Postby Paul Derouda » Fri Jul 18, 2014 7:29 am

I read the article, although I must confess I didn't find it particularly interesting. It has some good discussion of the Homeric epithet (how it is "the shadow of its [the noun's] substance" etc), but nothing you can't find elsewhere. I certainly disagree with the first footnote where the author claims that "Munro, e.g., dismisses the phenomenon"; I think Munro's words "The two meanings are fused, as it were, into a single more complete conception" are straight to the point, while the article itself spends 15 pages without having much to add to this.
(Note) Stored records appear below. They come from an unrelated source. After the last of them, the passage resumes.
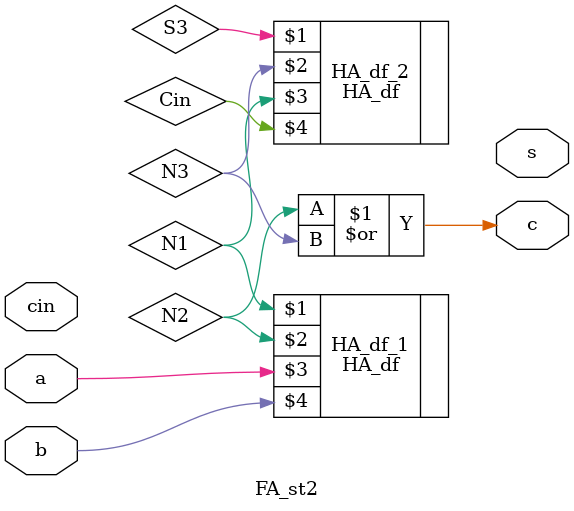
<source format=v>
module FA_st2(s,c,a,b,cin);
	input a,b,cin;
	output s,c;
	wire N1,N2,N3;
	HA_df HA_df_2(S3,N3,N1,Cin);
	HA_df HA_df_1(N1,N2,a,b);

	or or1(c,N2,N3);
endmodule

</source>
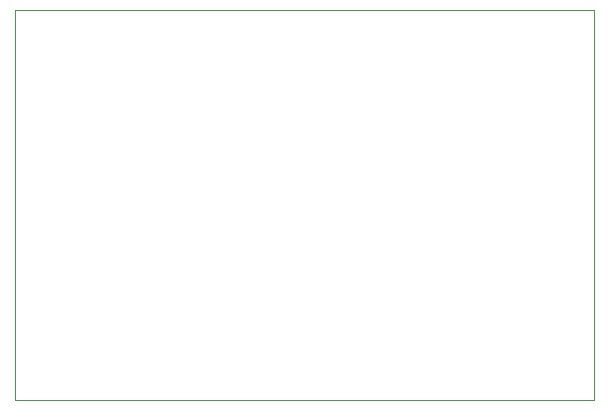
<source format=gko>
G04 #@! TF.FileFunction,Profile,NP*
%FSLAX46Y46*%
G04 Gerber Fmt 4.6, Leading zero omitted, Abs format (unit mm)*
G04 Created by KiCad (PCBNEW (after 2015-mar-04 BZR unknown)-product) date Thu 09 Apr 2015 03:29:38 PM EDT*
%MOMM*%
G01*
G04 APERTURE LIST*
%ADD10C,0.100000*%
G04 APERTURE END LIST*
D10*
X149000000Y-87500000D02*
X149000000Y-120500000D01*
X100000000Y-120500000D02*
X100000000Y-87500000D01*
X100000000Y-120500000D02*
X149000000Y-120500000D01*
X100000000Y-87500000D02*
X149000000Y-87500000D01*
M02*

</source>
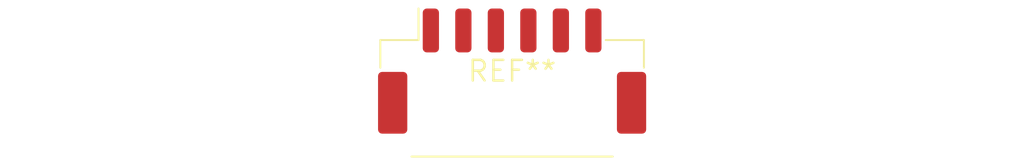
<source format=kicad_pcb>
(kicad_pcb (version 20240108) (generator pcbnew)

  (general
    (thickness 1.6)
  )

  (paper "A4")
  (layers
    (0 "F.Cu" signal)
    (31 "B.Cu" signal)
    (32 "B.Adhes" user "B.Adhesive")
    (33 "F.Adhes" user "F.Adhesive")
    (34 "B.Paste" user)
    (35 "F.Paste" user)
    (36 "B.SilkS" user "B.Silkscreen")
    (37 "F.SilkS" user "F.Silkscreen")
    (38 "B.Mask" user)
    (39 "F.Mask" user)
    (40 "Dwgs.User" user "User.Drawings")
    (41 "Cmts.User" user "User.Comments")
    (42 "Eco1.User" user "User.Eco1")
    (43 "Eco2.User" user "User.Eco2")
    (44 "Edge.Cuts" user)
    (45 "Margin" user)
    (46 "B.CrtYd" user "B.Courtyard")
    (47 "F.CrtYd" user "F.Courtyard")
    (48 "B.Fab" user)
    (49 "F.Fab" user)
    (50 "User.1" user)
    (51 "User.2" user)
    (52 "User.3" user)
    (53 "User.4" user)
    (54 "User.5" user)
    (55 "User.6" user)
    (56 "User.7" user)
    (57 "User.8" user)
    (58 "User.9" user)
  )

  (setup
    (pad_to_mask_clearance 0)
    (pcbplotparams
      (layerselection 0x00010fc_ffffffff)
      (plot_on_all_layers_selection 0x0000000_00000000)
      (disableapertmacros false)
      (usegerberextensions false)
      (usegerberattributes false)
      (usegerberadvancedattributes false)
      (creategerberjobfile false)
      (dashed_line_dash_ratio 12.000000)
      (dashed_line_gap_ratio 3.000000)
      (svgprecision 4)
      (plotframeref false)
      (viasonmask false)
      (mode 1)
      (useauxorigin false)
      (hpglpennumber 1)
      (hpglpenspeed 20)
      (hpglpendiameter 15.000000)
      (dxfpolygonmode false)
      (dxfimperialunits false)
      (dxfusepcbnewfont false)
      (psnegative false)
      (psa4output false)
      (plotreference false)
      (plotvalue false)
      (plotinvisibletext false)
      (sketchpadsonfab false)
      (subtractmaskfromsilk false)
      (outputformat 1)
      (mirror false)
      (drillshape 1)
      (scaleselection 1)
      (outputdirectory "")
    )
  )

  (net 0 "")

  (footprint "Molex_CLIK-Mate_502494-0670_1x06-1MP_P2.00mm_Horizontal" (layer "F.Cu") (at 0 0))

)

</source>
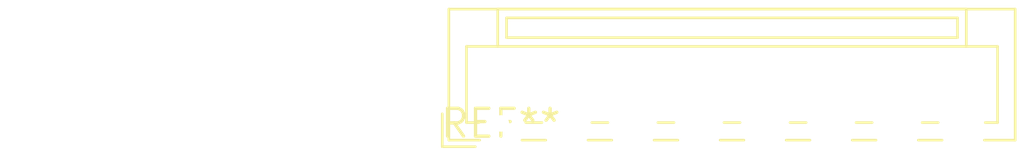
<source format=kicad_pcb>
(kicad_pcb (version 20240108) (generator pcbnew)

  (general
    (thickness 1.6)
  )

  (paper "A4")
  (layers
    (0 "F.Cu" signal)
    (31 "B.Cu" signal)
    (32 "B.Adhes" user "B.Adhesive")
    (33 "F.Adhes" user "F.Adhesive")
    (34 "B.Paste" user)
    (35 "F.Paste" user)
    (36 "B.SilkS" user "B.Silkscreen")
    (37 "F.SilkS" user "F.Silkscreen")
    (38 "B.Mask" user)
    (39 "F.Mask" user)
    (40 "Dwgs.User" user "User.Drawings")
    (41 "Cmts.User" user "User.Comments")
    (42 "Eco1.User" user "User.Eco1")
    (43 "Eco2.User" user "User.Eco2")
    (44 "Edge.Cuts" user)
    (45 "Margin" user)
    (46 "B.CrtYd" user "B.Courtyard")
    (47 "F.CrtYd" user "F.Courtyard")
    (48 "B.Fab" user)
    (49 "F.Fab" user)
    (50 "User.1" user)
    (51 "User.2" user)
    (52 "User.3" user)
    (53 "User.4" user)
    (54 "User.5" user)
    (55 "User.6" user)
    (56 "User.7" user)
    (57 "User.8" user)
    (58 "User.9" user)
  )

  (setup
    (pad_to_mask_clearance 0)
    (pcbplotparams
      (layerselection 0x00010fc_ffffffff)
      (plot_on_all_layers_selection 0x0000000_00000000)
      (disableapertmacros false)
      (usegerberextensions false)
      (usegerberattributes false)
      (usegerberadvancedattributes false)
      (creategerberjobfile false)
      (dashed_line_dash_ratio 12.000000)
      (dashed_line_gap_ratio 3.000000)
      (svgprecision 4)
      (plotframeref false)
      (viasonmask false)
      (mode 1)
      (useauxorigin false)
      (hpglpennumber 1)
      (hpglpenspeed 20)
      (hpglpendiameter 15.000000)
      (dxfpolygonmode false)
      (dxfimperialunits false)
      (dxfusepcbnewfont false)
      (psnegative false)
      (psa4output false)
      (plotreference false)
      (plotvalue false)
      (plotinvisibletext false)
      (sketchpadsonfab false)
      (subtractmaskfromsilk false)
      (outputformat 1)
      (mirror false)
      (drillshape 1)
      (scaleselection 1)
      (outputdirectory "")
    )
  )

  (net 0 "")

  (footprint "JST_ZE_B15B-ZESK-D_1x15_P1.50mm_Vertical" (layer "F.Cu") (at 0 0))

)

</source>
This article is (in my opinion) a typical example of the "Oralist" (also called "Parryist" after the scholar Milman Parry) school of Homeric scholarship; although many observations are valid and relevant, I think that Oralists are often too keen to explain everything as "formulaic" and many fail to pay enough attention text critical and other "technical" problems. Also, I didn't really understand what was the point of adducing Irish poetry as a parallel there.

A mistake I noticed:
Od. 3.378 αὐτὰρ ἐπεί ῥ᾽ ὄμοσέν τε τελεύτησέν τε τὸν ὅρκον
The author claims the caesura is between the words ὄμοσέν and τε, while it is obviously only after the word τε. ὄμοσέν τε is really just one word from a phonetic point of view, but for some reason it is written separately. The accentuation prooves this. Compare the (etymologically related) Latin -que.

Maybe I'm too harsh, certainly this sort of approach can be interesting, especially when you come to it for the first time. But often I find it reductionist.